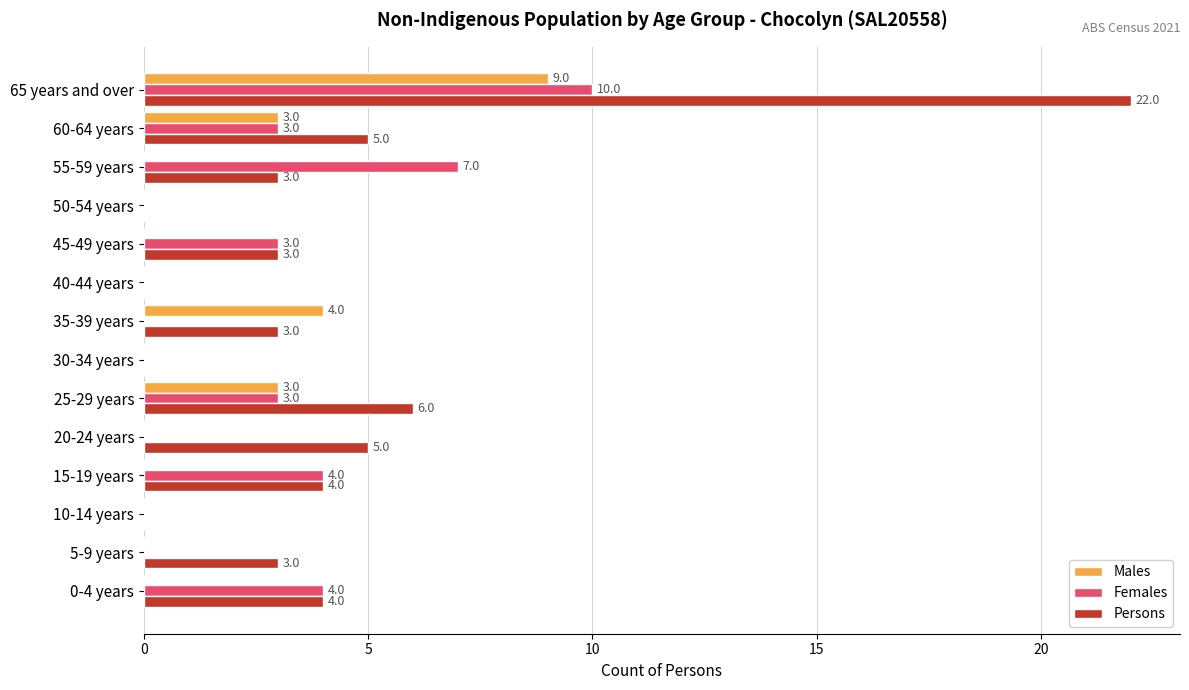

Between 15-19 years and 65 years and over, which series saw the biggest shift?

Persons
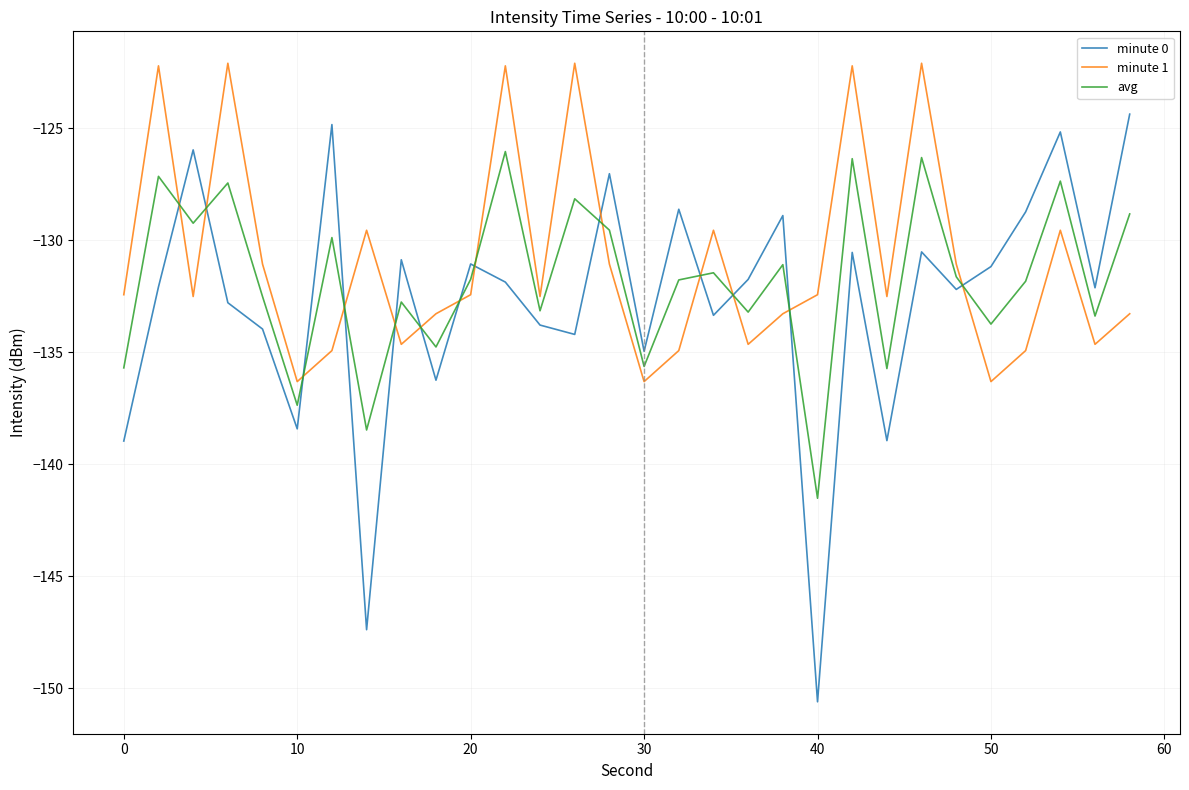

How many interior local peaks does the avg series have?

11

━━━━━━━━

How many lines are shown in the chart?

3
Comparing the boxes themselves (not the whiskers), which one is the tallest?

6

━━━━━━━━

## WHAT THE EXERCISE ASKS
Count the lines in the entries above that contain the word "many", matching case exactly, and reply with only that number.

## YOUR SOLUTION
2